My first reaction was to roll in my eyes in disgust - why would you recycle a minor storyline from a movie you made 25 years ago? But then, I watched that PBS documentary and heard you admit that you had really intended Hannah... to be a melancholy kind of film and how you felt disappointed in yourself for ultimately producing an optimistic, upbeat story. Well, Woody you nailed it this time. Just as Match Point was essentially a bleak, laugh-free retread of Crimes and Misdemeanors, this plot point in YMATDS was a honestly painful reworking of the Hannah love triangle.

> **Questions to answer**
1. In the commentary on Woody Allen's films above, which film is Match Point called a bleak, laugh-free retread of?
2. Please continue the commentary on Woody Allen's films above, starting after its final sentence.

> **Given records**
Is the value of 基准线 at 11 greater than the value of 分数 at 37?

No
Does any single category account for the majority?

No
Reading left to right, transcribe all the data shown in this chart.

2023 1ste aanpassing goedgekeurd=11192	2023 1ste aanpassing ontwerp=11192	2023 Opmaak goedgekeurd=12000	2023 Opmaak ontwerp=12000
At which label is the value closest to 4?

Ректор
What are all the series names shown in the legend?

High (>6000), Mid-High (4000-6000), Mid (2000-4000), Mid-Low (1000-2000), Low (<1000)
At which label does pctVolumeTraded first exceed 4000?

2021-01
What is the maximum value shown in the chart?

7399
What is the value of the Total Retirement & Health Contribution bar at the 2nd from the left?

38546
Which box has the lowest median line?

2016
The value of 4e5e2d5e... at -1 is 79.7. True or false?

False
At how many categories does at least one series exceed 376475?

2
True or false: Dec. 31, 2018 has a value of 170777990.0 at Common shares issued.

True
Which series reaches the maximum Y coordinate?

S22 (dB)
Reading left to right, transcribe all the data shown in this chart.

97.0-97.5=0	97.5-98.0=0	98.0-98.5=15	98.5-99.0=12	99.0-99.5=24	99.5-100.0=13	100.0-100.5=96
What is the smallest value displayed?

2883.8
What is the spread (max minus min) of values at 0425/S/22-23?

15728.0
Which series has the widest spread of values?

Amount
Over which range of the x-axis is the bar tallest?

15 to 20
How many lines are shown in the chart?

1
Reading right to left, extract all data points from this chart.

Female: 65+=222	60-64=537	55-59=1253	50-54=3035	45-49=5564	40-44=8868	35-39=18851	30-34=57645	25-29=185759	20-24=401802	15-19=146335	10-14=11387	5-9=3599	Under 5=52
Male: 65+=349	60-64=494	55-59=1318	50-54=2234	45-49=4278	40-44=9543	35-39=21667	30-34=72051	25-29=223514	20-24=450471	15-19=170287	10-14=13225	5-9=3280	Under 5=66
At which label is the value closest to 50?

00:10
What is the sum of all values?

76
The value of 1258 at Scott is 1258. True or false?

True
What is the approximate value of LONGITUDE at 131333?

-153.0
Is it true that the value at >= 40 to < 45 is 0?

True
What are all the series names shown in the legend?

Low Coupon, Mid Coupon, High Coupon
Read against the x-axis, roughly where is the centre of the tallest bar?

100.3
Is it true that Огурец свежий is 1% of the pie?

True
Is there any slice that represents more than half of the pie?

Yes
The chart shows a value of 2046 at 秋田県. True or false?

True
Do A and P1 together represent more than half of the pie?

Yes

> **Outputs by task**
1. Crimes and Misdemeanors.

2.
And let me stress, I mean 'painful' in the artistically successful sense of the word. I know that you are an aspiring tragedian with the inability to pass up a good punchline. You've said as much yourself. I don't begrudge you the need to do 'serious' work, but it's not always been your strong suit. (May I be really, really blunt? My personal idea of hell is to spend eternity trapped in a screening room with Interiors, Another Woman and Cassandra's Dream playing on a endlessly repeating loop.) But here, you tap into the authentic pain of a woman trapped in a bad marriage whose last chance for happiness has just evaporated. After finding out about Banderas and Friel, Watts storms home and just rips into Brolin in a raw, real, unravelling-end-of-her-rope way. Both Watts and Brolin are electrifying in that scene, and when Jones enters, prattling on and on with her psychic's reassurance that they all will live again in another lifetime - well, she's a brilliantly tin-eared counterpoint to their marital despair.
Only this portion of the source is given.